Are you these fucking persons?
Jesus Christ. Have some fucking self-respect. How much do I hate thee? Let me count the ways:
- Rolled up cut-off skinny jeans.
- Whatever those fucking slippers are.
- Red Air Jordan whateverthefuck high tops.
- Ironic Ray-Bans. We get it. They were popular in a different decade. Or something.
- Studded belt from Wet Seal.
- Whale tank top. Whale. Tank top. Edit: Apparently it’s a shark tank top. All the more loathsome.
- Your goddamned smug fucking smirks. How the shit did you learn to smirk irony?
- Your mustaches. Holy lookatthisfuckinghipster.com, your mustaches. Can we zoom in on those fucking mustaches for a hot second?

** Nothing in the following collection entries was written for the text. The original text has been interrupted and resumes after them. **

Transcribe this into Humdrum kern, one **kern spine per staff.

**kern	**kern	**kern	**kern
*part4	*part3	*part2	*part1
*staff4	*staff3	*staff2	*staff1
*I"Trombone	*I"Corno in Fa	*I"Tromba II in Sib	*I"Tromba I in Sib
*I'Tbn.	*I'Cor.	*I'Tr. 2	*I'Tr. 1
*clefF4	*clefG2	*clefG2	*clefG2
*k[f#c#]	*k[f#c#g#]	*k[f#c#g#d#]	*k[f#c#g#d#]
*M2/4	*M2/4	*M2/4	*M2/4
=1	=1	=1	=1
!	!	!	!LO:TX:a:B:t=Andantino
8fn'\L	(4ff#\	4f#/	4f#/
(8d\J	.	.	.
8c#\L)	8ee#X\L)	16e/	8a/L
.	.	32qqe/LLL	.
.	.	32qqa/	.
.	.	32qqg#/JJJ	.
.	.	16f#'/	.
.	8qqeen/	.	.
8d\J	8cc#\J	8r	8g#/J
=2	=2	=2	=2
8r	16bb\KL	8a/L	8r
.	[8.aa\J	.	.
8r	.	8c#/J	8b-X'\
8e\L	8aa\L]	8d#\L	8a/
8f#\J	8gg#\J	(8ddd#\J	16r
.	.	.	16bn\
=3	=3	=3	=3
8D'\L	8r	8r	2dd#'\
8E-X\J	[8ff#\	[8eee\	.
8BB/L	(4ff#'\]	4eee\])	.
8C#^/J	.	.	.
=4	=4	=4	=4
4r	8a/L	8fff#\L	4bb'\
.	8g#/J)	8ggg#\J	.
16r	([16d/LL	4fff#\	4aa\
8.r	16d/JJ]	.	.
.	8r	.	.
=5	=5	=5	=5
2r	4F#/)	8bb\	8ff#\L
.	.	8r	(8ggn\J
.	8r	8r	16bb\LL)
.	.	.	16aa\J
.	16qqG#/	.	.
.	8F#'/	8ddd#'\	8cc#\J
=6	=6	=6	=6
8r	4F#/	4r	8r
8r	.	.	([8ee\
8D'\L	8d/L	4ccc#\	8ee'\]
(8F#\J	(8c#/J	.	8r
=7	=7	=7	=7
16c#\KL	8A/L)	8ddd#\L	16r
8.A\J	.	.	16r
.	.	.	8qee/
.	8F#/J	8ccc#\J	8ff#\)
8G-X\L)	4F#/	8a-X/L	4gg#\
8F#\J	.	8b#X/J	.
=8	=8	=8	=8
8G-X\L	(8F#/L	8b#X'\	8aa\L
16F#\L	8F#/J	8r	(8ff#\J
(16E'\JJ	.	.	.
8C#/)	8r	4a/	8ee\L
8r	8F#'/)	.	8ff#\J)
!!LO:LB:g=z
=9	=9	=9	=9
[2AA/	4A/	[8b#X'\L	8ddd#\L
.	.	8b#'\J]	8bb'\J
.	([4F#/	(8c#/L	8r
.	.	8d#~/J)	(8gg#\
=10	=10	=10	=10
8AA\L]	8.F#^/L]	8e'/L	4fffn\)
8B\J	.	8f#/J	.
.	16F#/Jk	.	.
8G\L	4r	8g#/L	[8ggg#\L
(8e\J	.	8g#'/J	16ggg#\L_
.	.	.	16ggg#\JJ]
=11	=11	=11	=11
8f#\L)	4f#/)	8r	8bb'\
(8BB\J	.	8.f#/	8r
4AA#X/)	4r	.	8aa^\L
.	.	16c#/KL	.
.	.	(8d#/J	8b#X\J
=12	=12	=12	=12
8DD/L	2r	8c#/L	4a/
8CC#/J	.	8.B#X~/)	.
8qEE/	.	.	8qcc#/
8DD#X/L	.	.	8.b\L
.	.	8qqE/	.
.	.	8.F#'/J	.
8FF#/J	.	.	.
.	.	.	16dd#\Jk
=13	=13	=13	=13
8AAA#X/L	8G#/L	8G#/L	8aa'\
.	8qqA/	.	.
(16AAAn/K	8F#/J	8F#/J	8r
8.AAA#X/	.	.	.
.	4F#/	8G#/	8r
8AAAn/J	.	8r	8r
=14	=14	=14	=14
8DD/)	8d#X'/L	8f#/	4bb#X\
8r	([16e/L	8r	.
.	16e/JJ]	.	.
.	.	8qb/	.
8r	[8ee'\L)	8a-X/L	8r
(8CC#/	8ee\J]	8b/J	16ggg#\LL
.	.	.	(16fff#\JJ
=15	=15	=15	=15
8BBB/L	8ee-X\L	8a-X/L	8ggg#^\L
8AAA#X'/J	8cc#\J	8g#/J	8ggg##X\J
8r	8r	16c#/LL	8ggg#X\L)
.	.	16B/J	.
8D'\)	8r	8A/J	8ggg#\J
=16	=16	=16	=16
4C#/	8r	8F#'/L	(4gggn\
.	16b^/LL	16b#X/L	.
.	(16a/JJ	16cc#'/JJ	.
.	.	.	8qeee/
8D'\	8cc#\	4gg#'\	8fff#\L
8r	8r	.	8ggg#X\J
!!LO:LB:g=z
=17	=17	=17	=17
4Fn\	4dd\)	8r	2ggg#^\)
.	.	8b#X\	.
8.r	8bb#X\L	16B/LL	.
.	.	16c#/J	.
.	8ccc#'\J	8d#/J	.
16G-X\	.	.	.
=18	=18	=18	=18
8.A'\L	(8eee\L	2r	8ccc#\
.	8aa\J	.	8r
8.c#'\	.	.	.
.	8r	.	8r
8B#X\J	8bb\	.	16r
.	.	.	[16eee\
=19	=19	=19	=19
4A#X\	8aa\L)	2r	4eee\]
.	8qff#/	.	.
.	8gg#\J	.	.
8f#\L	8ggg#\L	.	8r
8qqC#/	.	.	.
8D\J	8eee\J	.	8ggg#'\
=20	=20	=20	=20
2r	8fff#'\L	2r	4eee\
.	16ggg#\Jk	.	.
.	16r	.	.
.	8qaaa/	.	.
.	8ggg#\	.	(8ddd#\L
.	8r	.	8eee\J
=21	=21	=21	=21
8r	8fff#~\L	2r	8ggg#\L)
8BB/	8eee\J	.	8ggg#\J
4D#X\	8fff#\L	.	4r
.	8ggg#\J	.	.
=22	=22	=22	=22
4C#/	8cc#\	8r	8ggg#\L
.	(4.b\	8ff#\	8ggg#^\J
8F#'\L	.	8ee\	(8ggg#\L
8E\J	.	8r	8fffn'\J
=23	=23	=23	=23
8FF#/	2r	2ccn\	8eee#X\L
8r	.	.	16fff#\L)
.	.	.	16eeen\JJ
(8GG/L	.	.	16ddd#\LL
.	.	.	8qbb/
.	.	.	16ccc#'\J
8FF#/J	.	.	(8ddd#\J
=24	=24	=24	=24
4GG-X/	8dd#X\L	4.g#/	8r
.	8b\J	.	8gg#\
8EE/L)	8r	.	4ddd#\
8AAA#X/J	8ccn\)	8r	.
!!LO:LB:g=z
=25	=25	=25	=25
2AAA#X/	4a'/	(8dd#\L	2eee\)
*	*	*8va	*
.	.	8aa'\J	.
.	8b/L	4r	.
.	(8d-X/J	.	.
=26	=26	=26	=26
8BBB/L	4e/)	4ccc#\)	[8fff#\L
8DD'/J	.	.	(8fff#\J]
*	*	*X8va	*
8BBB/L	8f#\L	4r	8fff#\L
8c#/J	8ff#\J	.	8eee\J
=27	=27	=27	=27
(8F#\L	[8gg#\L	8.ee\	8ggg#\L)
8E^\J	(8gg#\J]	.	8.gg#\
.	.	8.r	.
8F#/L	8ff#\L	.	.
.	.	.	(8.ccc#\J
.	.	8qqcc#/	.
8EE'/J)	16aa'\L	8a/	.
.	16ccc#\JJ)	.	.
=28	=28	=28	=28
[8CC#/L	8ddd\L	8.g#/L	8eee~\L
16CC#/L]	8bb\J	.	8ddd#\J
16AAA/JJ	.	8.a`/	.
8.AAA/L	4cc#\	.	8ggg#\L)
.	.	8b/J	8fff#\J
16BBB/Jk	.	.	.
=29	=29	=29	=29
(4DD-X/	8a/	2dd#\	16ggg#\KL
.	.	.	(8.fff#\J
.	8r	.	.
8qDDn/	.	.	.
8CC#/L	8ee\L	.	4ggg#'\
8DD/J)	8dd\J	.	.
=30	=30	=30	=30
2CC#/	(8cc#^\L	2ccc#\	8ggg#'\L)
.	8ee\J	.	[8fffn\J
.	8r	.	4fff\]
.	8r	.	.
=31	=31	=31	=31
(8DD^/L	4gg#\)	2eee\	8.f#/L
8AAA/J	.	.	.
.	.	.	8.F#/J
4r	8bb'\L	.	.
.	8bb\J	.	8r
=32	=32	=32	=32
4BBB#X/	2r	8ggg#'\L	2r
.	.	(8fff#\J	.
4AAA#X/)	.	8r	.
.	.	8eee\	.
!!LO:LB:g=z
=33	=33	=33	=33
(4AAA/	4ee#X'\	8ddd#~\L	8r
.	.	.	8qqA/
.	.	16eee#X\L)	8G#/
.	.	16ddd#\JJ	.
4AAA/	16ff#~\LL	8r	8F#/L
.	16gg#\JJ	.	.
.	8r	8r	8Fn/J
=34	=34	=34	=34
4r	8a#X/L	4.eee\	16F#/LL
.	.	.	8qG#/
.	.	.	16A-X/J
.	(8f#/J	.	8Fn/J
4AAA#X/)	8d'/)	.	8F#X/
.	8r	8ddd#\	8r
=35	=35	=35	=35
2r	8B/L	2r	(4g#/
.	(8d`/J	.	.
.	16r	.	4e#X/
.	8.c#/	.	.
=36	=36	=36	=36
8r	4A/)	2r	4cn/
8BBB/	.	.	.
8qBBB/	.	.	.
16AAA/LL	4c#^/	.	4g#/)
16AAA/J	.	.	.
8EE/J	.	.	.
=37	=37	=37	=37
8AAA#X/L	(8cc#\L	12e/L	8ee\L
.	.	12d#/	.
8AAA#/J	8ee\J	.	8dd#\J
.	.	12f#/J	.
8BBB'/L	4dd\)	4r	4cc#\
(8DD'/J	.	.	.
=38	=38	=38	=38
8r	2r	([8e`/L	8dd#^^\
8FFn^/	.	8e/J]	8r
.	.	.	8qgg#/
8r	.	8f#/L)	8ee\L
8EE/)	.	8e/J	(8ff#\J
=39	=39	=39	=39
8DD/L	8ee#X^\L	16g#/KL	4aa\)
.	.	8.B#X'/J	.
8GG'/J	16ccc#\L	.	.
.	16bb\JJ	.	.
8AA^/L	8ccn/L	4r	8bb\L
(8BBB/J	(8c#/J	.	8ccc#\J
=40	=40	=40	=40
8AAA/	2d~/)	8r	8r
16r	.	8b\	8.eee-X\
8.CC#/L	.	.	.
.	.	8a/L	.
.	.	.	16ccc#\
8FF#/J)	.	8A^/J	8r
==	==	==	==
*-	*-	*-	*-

Disgusting. You need to get put down.
Did I get all of them?
You know what’s even more disgusting? I’m good friends with these assholes. We were in a sketch comedy troupe together, and they are hella hilarious. They have a new website that you should immediately and continuously consume. It’s called So Fucking Metal, and it is exactly what you expect. Seriously, go there and check out the video of the eagle repeatedly throwing goats off of cliffs. EAGLES THROWING GOATS OFF CLIFFS. Stop reading this and click the link already. So you can gloat that you knew about it before it got popular and sold out.








this post hilarioused me to death, I giggled like a schoolgirl
Why don’t we see your face? Are you too ashamed or do you want us to see your butt instead?!